Transcribed page contents
————————
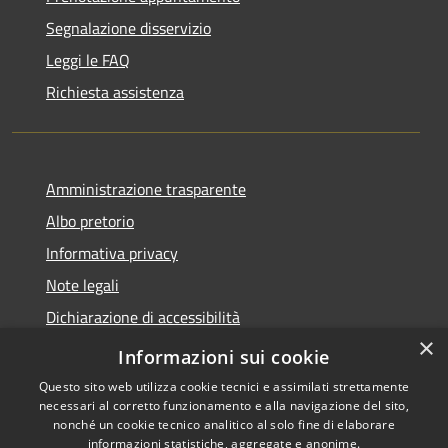
Segnalazione disservizio
Leggi le FAQ
Richiesta assistenza
Amministrazione trasparente
Albo pretorio
Informativa privacy
Note legali
Dichiarazione di accessibilità
×
Piano di miglioramento del sito
Informazioni sui cookie
Questo sito web utilizza cookie tecnici e assimilati strettamente
necessari al corretto funzionamento e alla navigazione del sito,
nonché un cookie tecnico analitico al solo fine di elaborare
informazioni statistiche, aggregate e anonime.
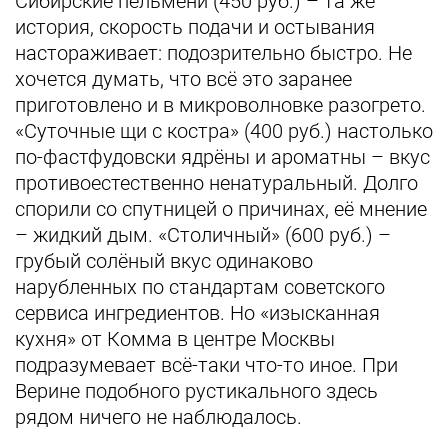
Сибирские пельмени (450 руб.) – та же
история, скорость подачи и остывания
настораживает: подозрительно быстро. Не
хочется думать, что всё это заранее
приготовлено и в микроволновке разогрето.
«Суточные щи с костра» (400 руб.) настолько
по-фастфудовски ядрёны и ароматны – вкус
противоестественно ненатуральный. Долго
спорили со спутницей о причинах, её мнение
– жидкий дым. «Столичный» (600 руб.) –
грубый солёный вкус одинаково
нарубленных по стандартам советского
сервиса ингредиентов. Но «изысканная
кухня» от Комма в центре Москвы
подразумевает всё-таки что-то иное. При
Верине подобного рустикального здесь
рядом ничего не наблюдалось.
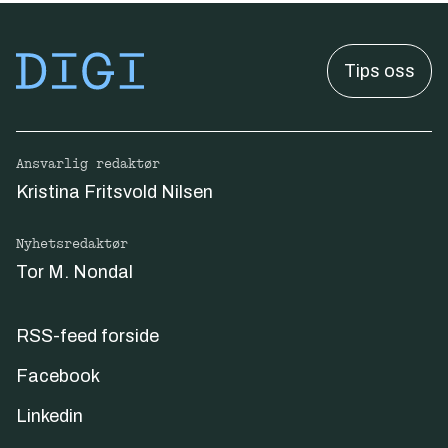
Tips oss
Ansvarlig redaktør
Kristina Fritsvold Nilsen
Nyhetsredaktør
Tor M. Nondal
RSS-feed forside
Facebook
Linkedin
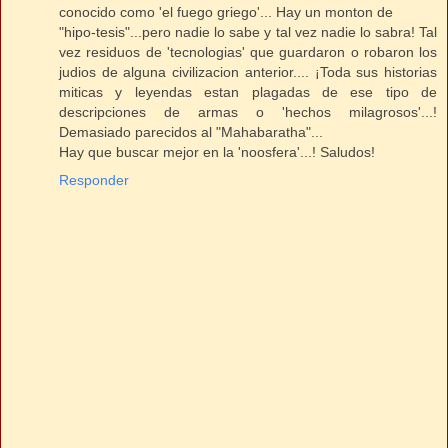
conocido como 'el fuego griego'... Hay un monton de
"hipo-tesis"...pero nadie lo sabe y tal vez nadie lo sabra! Tal
vez residuos de 'tecnologias' que guardaron o robaron los
judios de alguna civilizacion anterior.... ¡Toda sus historias
miticas y leyendas estan plagadas de ese tipo de
descripciones de armas o 'hechos milagrosos'...!
Demasiado parecidos al "Mahabaratha"...
Hay que buscar mejor en la 'noosfera'...! Saludos!
Responder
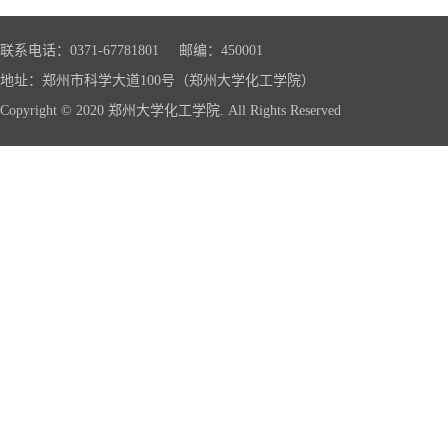
联系电话：0371-67781801 邮编：450001
地址：郑州市科学大道100号（郑州大学化工学院）
Copyright © 2020 郑州大学化工学院. All Rights Reserved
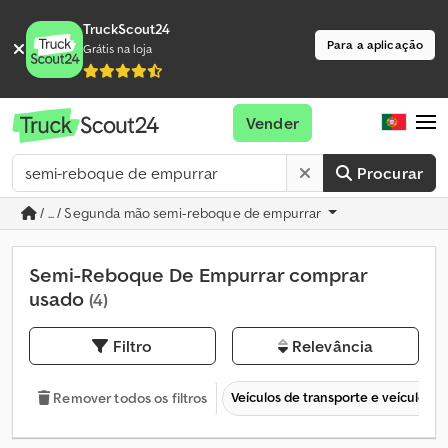
TruckScout24
Para a aplicação
Grátis na loja
Vender
Procurar
/ ... / Segunda mão semi-reboque de empurrar
Semi-Reboque De Empurrar comprar
usado
(4)
Filtro
Relevância
Veículos de transporte e veículos c
Remover todos os filtros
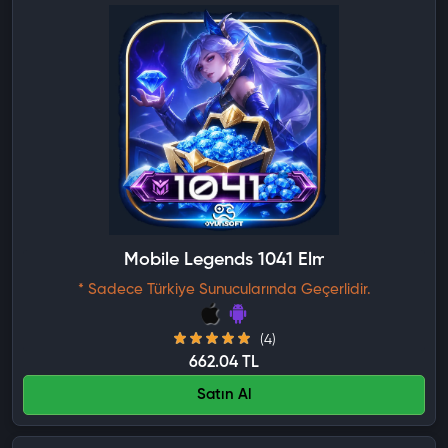
Mobile Legends 1041 Elmas
* Sadece Türkiye Sunucularında Geçerlidir.
(4)
662.04 TL
Satın Al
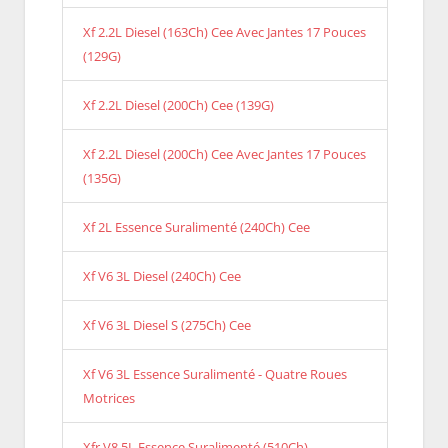
Xf 2.2L Diesel (163Ch) Cee Avec Jantes 17 Pouces
(129G)
Xf 2.2L Diesel (200Ch) Cee (139G)
Xf 2.2L Diesel (200Ch) Cee Avec Jantes 17 Pouces
(135G)
Xf 2L Essence Suralimenté (240Ch) Cee
Xf V6 3L Diesel (240Ch) Cee
Xf V6 3L Diesel S (275Ch) Cee
Xf V6 3L Essence Suralimenté - Quatre Roues
Motrices
Xfr V8 5L Essence Suralimenté (510Ch)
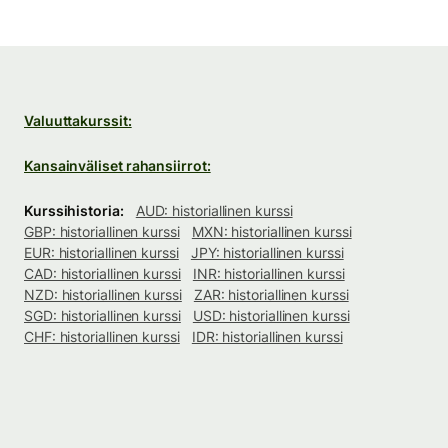
Valuuttakurssit:
Kansainväliset rahansiirrot:
Kurssihistoria:
AUD: historiallinen kurssi
GBP: historiallinen kurssi
MXN: historiallinen kurssi
EUR: historiallinen kurssi
JPY: historiallinen kurssi
CAD: historiallinen kurssi
INR: historiallinen kurssi
NZD: historiallinen kurssi
ZAR: historiallinen kurssi
SGD: historiallinen kurssi
USD: historiallinen kurssi
CHF: historiallinen kurssi
IDR: historiallinen kurssi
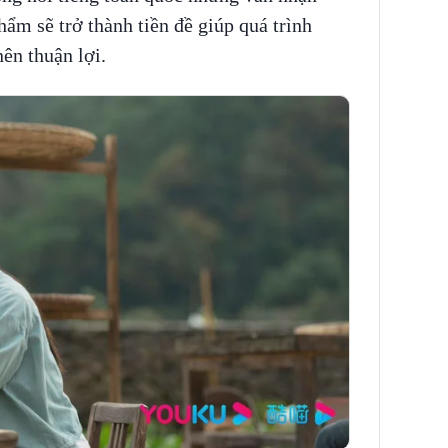
hẩm sẽ trở thành tiền đề giúp quá trình
ên thuận lợi.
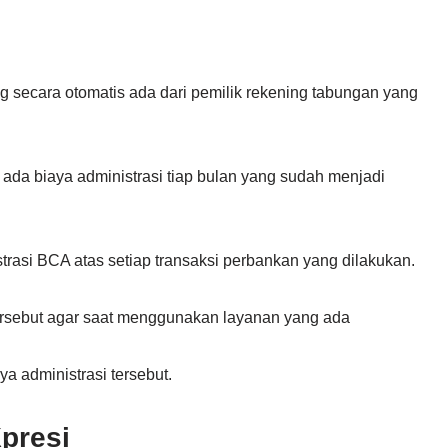
g secara otomatis ada dari pemilik rekening tabungan yang
 ada biaya administrasi tiap bulan yang sudah menjadi
trasi BCA atas setiap transaksi perbankan yang dilakukan.
tersebut agar saat menggunakan layanan yang ada
 administrasi tersebut.
presi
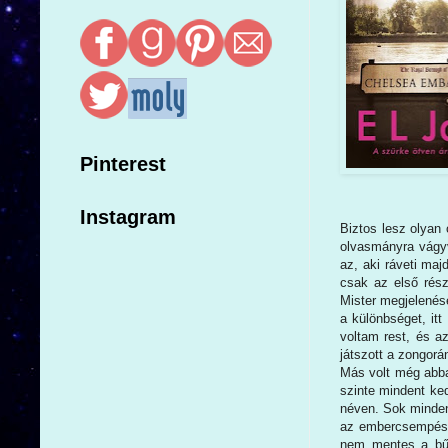
Pinterest
Instagram
Biztos lesz olyan
olvasmányra vágyv
az, aki ráveti ma
csak az első rész
Mister megjelenésé
a különbséget, it
voltam rest, és a
játszott a zongorá
Más volt még abban
szinte mindent ked
néven. Sok minden
az embercsempésze
nem mentes a bűnö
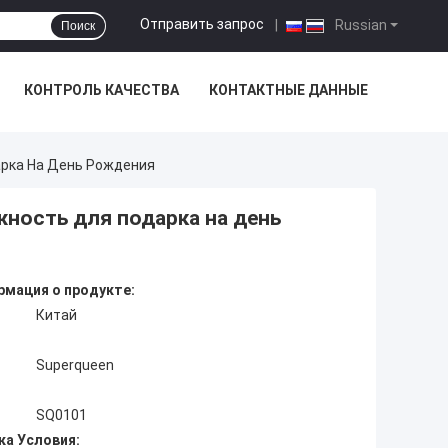
Отправить запрос
|
Russian
Поиск
КОНТРОЛЬ КАЧЕСТВА
КОНТАКТНЫЕ ДАННЫЕ
рка На День Рождения
ность для подарка на день
мация о продукте:
Китай
Superqueen
SQ0101
ка Условия:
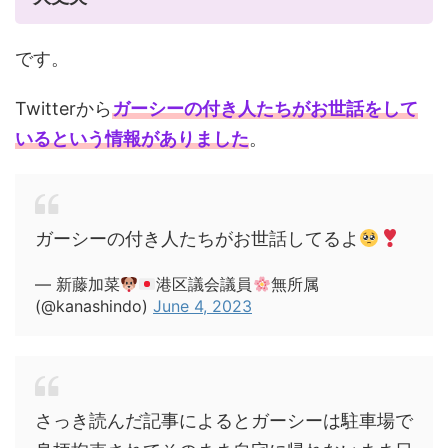
です。
Twitterから
ガーシーの付き人たちがお世話をして
いるという情報がありました
。
ガーシーの付き人たちがお世話してるよ
— 新藤加菜
港区議会議員
無所属
(@kanashindo)
June 4, 2023
さっき読んだ記事によるとガーシーは駐車場で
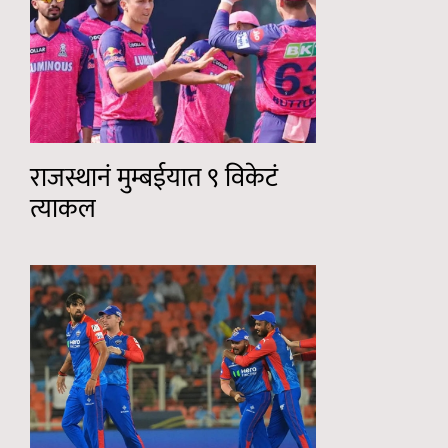
राजस्थानं मुम्बईयात ९ विकेटं
त्याकल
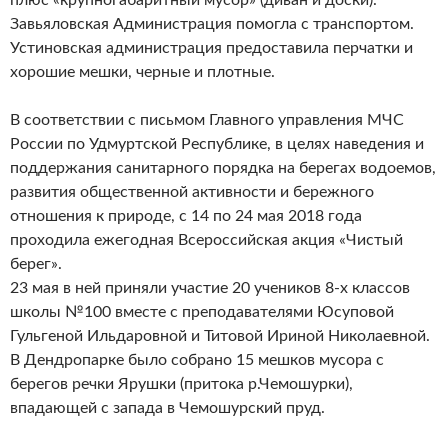
плюс «крупногабаритный мусор» (диван и доски).
Завьяловская Администрация помогла с транспортом.
Устиновская администрация предоставила перчатки и
хорошие мешки, черные и плотные.
В соответствии с письмом Главного управления МЧС
России по Удмуртской Республике, в целях наведения и
поддержания санитарного порядка на берегах водоемов,
развития общественной активности и бережного
отношения к природе, с 14 по 24 мая 2018 года
проходила ежегодная Всероссийская акция «Чистый
берег».
23 мая в ней приняли участие 20 учеников 8-х классов
школы №100 вместе с преподавателями Юсуповой
Гульгеной Ильдаровной и Титовой Ириной Николаевной.
В Дендропарке было собрано 15 мешков мусора с
берегов речки Ярушки (притока р.Чемошурки),
впадающей с запада в Чемошурский пруд.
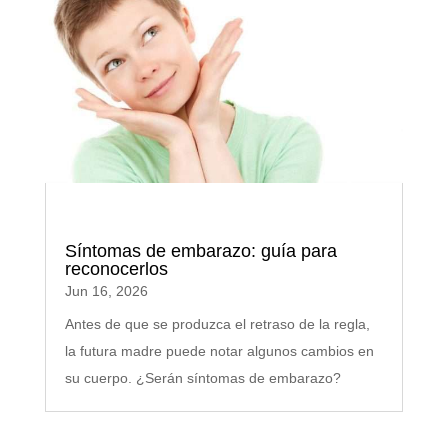
Síntomas de embarazo: guía para
reconocerlos
Jun 16, 2026
Antes de que se produzca el retraso de la regla,
la futura madre puede notar algunos cambios en
su cuerpo. ¿Serán síntomas de embarazo?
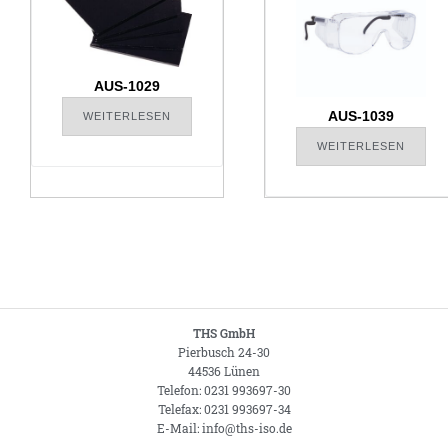
AUS-1029
AUS-1039
WEITERLESEN
WEITERLESEN
THS GmbH
Pierbusch 24-30
44536 Lünen
Telefon: 0231 993697-30
Telefax: 0231 993697-34
E-Mail: info@ths-iso.de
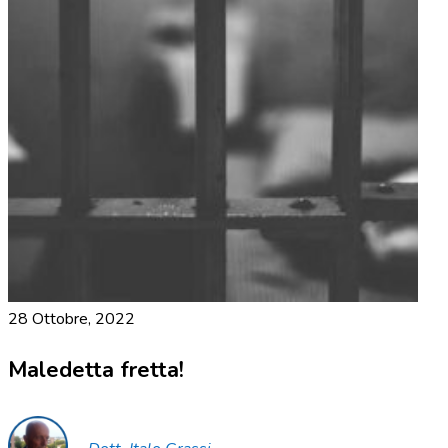
28 Ottobre, 2022
Maledetta fretta!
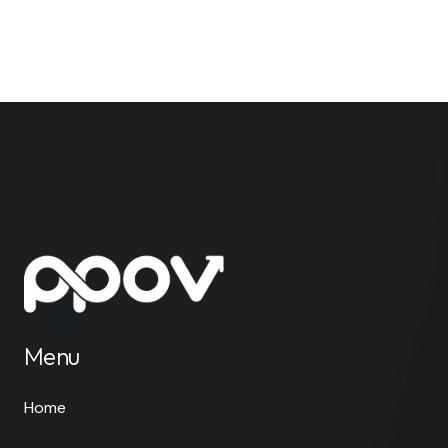
Menu
Home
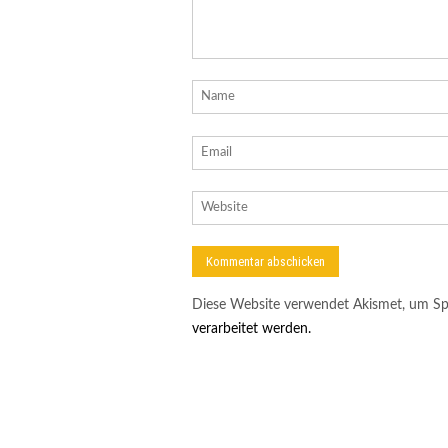
Diese Website verwendet Akismet, um Sp
verarbeitet werden.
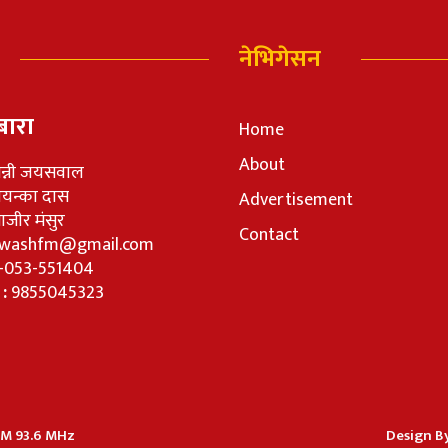
नेभिगेसन
बारा
Home
About
न्नी जयसवाल
रियन्का दास
Advertisement
जीर मंसुर
Contact
washfm@gmail.com
-053-551404
 :
9855045323
 FM 93.6 MHz
Design By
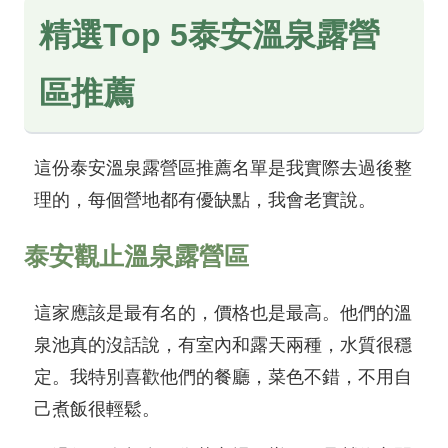
精選Top 5泰安溫泉露營
區推薦
這份泰安溫泉露營區推薦名單是我實際去過後整
理的，每個營地都有優缺點，我會老實說。
泰安觀止溫泉露營區
這家應該是最有名的，價格也是最高。他們的溫
泉池真的沒話說，有室內和露天兩種，水質很穩
定。我特別喜歡他們的餐廳，菜色不錯，不用自
己煮飯很輕鬆。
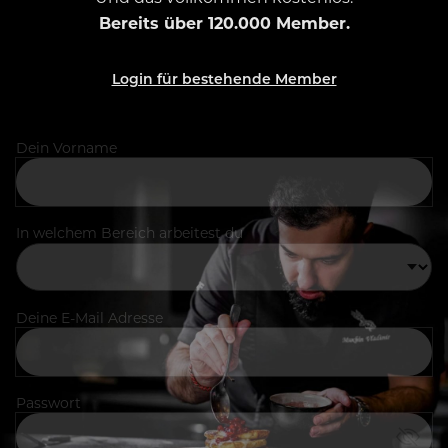
Bereits über 120.000 Member.
Login für bestehende Member
Dein Vorname
In welchem Bereich arbeitest du
Deine E-Mail Adresse
Passwort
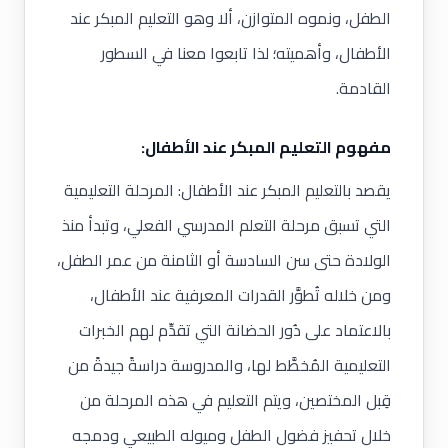
الطفل، ونموه المتوازن، ألا وهو التعليم المبكر عند
الأطفال، وأهميته؛ لذا تابعوا معنا في السطور
القادمة.
مفهوم التعليم المبكر عند الأطفال:
يقصد بالتعليم المبكر عند الأطفال: المرحلة التعليمية
التي تسبق مرحلة التعلم المدرسي الفعلي، وتبدأ منذ
الولادة حتى سن السادسة أو الثامنة من عمر الطفل،
ومن خلاله تُطوَّر القدرات المعرفية عند الأطفال،
بالاعتماد على دُور الحضانة التي تقدِّم لهم الخبرات
التعليمية المُخطَّط لها، والمدروسة دراسةً جيدةً من
قِبل المختصين، ويتم التعليم في هذه المرحلة من
خلال تحفيز فضول الطفل وميوله الطبيعي ودمجه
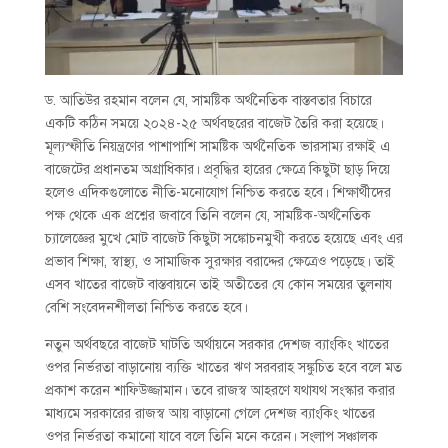
ড. আতিউর রহমান বলেন যে, সামষ্টিক অর্থনৈতিক বাস্তবতার বিচারে
একটি কঠিন সময়ে ২০২৪-২৫ অর্থবছরের বাজেট তৈরি করা হয়েছে।
মূল্যস্ফীতি নিয়ন্ত্রণের পাশাপাশি সামষ্টিক অর্থনৈতিক ভারসাম্য রক্ষাই এ
বাজেটের প্রধানতম অগ্রাধিকার। প্রবৃদ্ধির হারের ক্ষেত্রে কিছুটা ছাড় দিয়ে
হলেও এদিকগুলোতে নীতি-মনোযোগ নিশ্চিত করতে হবে। শিক্ষার্থীদের
পক্ষ থেকে এক প্রশ্নের জবাবে তিনি বলেন যে, সামষ্টিক-অর্থনৈতিক
চ্যালেজ্ঞের মুখে মোট বাজেট কিছুটা সঙ্কোচনমুখী করতে হয়েছে এবং এর
প্রভাব শিক্ষা, স্বাস্থ্য, ও সামাজিক সুরক্ষার বরাদ্দের ক্ষেত্রেও পড়েছে। তাই
এসব খাতের বাজেট বাস্তবায়নে তাই অতীতের যে কোন সময়ের তুলনায
বেশি সংবেদনশীলতা নিশ্চিত করতে হবে।
নতুন অর্থবছরে বাজেট ঘাটতি অর্থায়নে সরকার দেশজ ব্যাংকিং খাতের
ওপর নির্ভরতা বাড়ানোয় ব্যক্তি খাতের ঋণ সরবরাহ সঙ্কুচিত হবে বলে মত
প্রকাশ করেন শাফিউজ্জামান। তবে রাজস্ব আহরণে যথাযথ সংস্কার করার
মাধ্যমে সরকারের রাজস্ব আয় বাড়ানো গেলে দেশজ ব্যাংকিং খাতের
ওপর নির্ভরতা কমানো যাবে বলে তিনি মনে করেন। সংলাপ সঞ্চালক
————————
(Task statement) Go through the entries above and copy every line containing "tersebut".

(Output)
tersebut agar saat menggunakan layanan yang ada
 administrasi tersebut.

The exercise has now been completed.